I washed the dirt of honest work from my hands and face, and the whole result of seven years' hard labour was dissipated in the wash-tub. Then I went out and bought two ready-made suits and several articles of attire which I felt would be necessary for my new situation. I packed these up, and with my little handbag for company I went out from Moran's model by Glasgow wharf, and caught the night express for London.

FOOTNOTE:

[12] Good-bye; literally, "Health be with you."


CHAPTER XXXIV UNSKILLED LABOUR OF A NEW KIND

"A newspaper is as untruthful as an epitaph."
 Barwell.

I had never seen an omnibus. I did not know that it was necessary to take off my hat when entering a dwelling. I had never used a fork when eating. I had never been introduced to a lady; to me the approved form of introduction was a mystery. My boots had not been blackened for years. I wore my first collar when setting out for London. It nearly choked me. Since leaving Glenmornan I had rarely been inside an ordinary dwelling house. Most of the time I had lived under God's sky, the roof of a byre, and the tarred wooden covering of the navvies' shack at Kinlochleven. I had, it is true, seen the inside of a drawing-room and a dining-room—through the window. I lacked knowledge of most of the things which most people know and which really do not matter.
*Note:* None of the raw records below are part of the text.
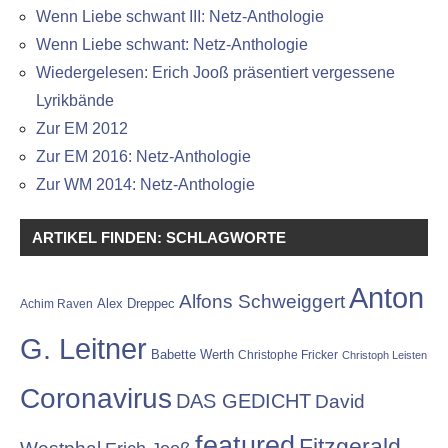
Wenn Liebe schwant III: Netz-Anthologie
Wenn Liebe schwant: Netz-Anthologie
Wiedergelesen: Erich Jooß präsentiert vergessene
Lyrikbände
Zur EM 2012
Zur EM 2016: Netz-Anthologie
Zur WM 2014: Netz-Anthologie
ARTIKEL FINDEN: SCHLAGWORTE
Anton
Alfons Schweiggert
Alex Dreppec
Achim Raven
G. Leitner
Babette Werth
Christophe Fricker
Christoph Leisten
Coronavirus
DAS GEDICHT
David
featured
Fitzgerald
Westphal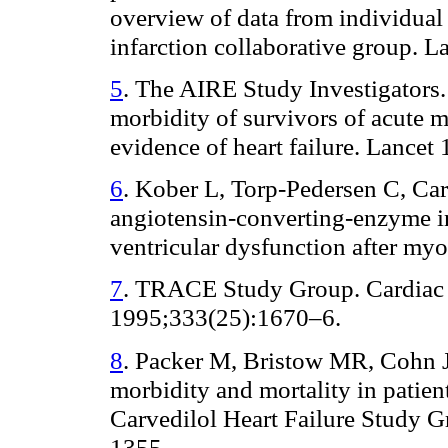
overview of data from individual
infarction collaborative group. 
5
. The AIRE Study Investigators. 
morbidity of survivors of acute m
evidence of heart failure. Lance
6
. Kober L, Torp-Pedersen C, Carlse
angiotensin-converting-enzyme inh
ventricular dysfunction after myo
7
. TRACE Study Group. Cardiac 
1995;333(25):1670–6.
8
. Packer M, Bristow MR, Cohn JN
morbidity and mortality in patient
Carvedilol Heart Failure Study 
1355.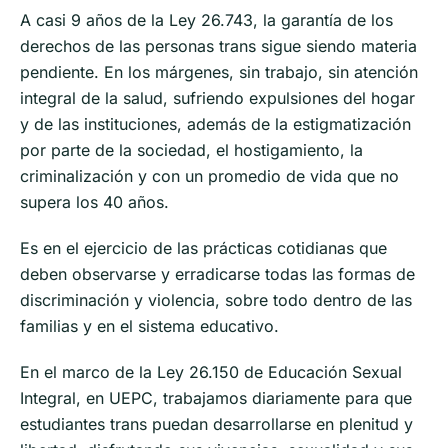
A casi 9 años de la Ley 26.743, la garantía de los
derechos de las personas trans sigue siendo materia
pendiente. En los márgenes, sin trabajo, sin atención
integral de la salud, sufriendo expulsiones del hogar
y de las instituciones, además de la estigmatización
por parte de la sociedad, el hostigamiento, la
criminalización y con un promedio de vida que no
supera los 40 años.
Es en el ejercicio de las prácticas cotidianas que
deben observarse y erradicarse todas las formas de
discriminación y violencia, sobre todo dentro de las
familias y en el sistema educativo.
En el marco de la Ley 26.150 de Educación Sexual
Integral, en UEPC, trabajamos diariamente para que
estudiantes trans puedan desarrollarse en plenitud y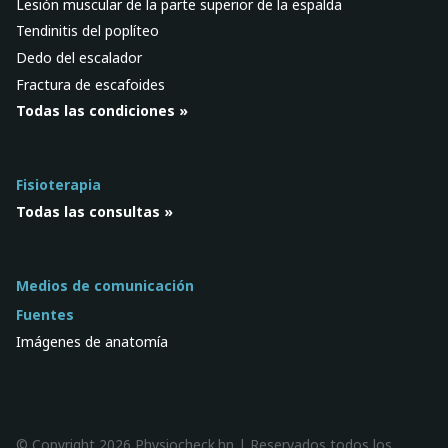
Lesión muscular de la parte superior de la espalda
Tendinitis del poplíteo
Dedo del escalador
Fractura de escafoides
Todas las condiciones »
Fisioterapia
Todas las consultas »
Medios de comunicación
Fuentes
Imágenes de anatomía
© Copyright 2026 Physiocheck.hn | Reservados todos los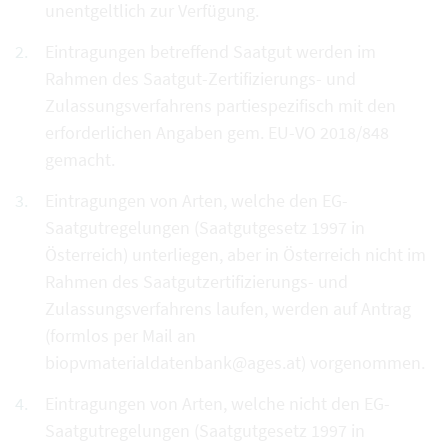
unentgeltlich zur Verfügung.
Eintragungen betreffend Saatgut werden im
Rahmen des Saatgut-Zertifizierungs- und
Zulassungsverfahrens partiespezifisch mit den
erforderlichen Angaben gem. EU-VO 2018/848
gemacht.
Eintragungen von Arten, welche den EG-
Saatgutregelungen (Saatgutgesetz 1997 in
Österreich) unterliegen, aber in Österreich nicht im
Rahmen des Saatgutzertifizierungs- und
Zulassungsverfahrens laufen, werden auf Antrag
(formlos per Mail an
biopvmaterialdatenbank@ages.at) vorgenommen.
Eintragungen von Arten, welche nicht den EG-
Saatgutregelungen (Saatgutgesetz 1997 in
I went to London a greenhorn gloriously green.

Outside Euston station I asked a man the way to Fleet Street. He inquired if I was going to walk or take an omnibus. Omnibus! I had never heard of an omnibus; he might have asked me if I intended to ride on a pterodactyl! I said that I was going to walk, and the stranger gave me several hints as to the direction which I should follow. Even if I had understood what he was saying, I am certain that I could not have remembered the directions. When he finished, he asked me for the price of his breakfast. This I understood, and gave him threepence, which pleased the man mightily.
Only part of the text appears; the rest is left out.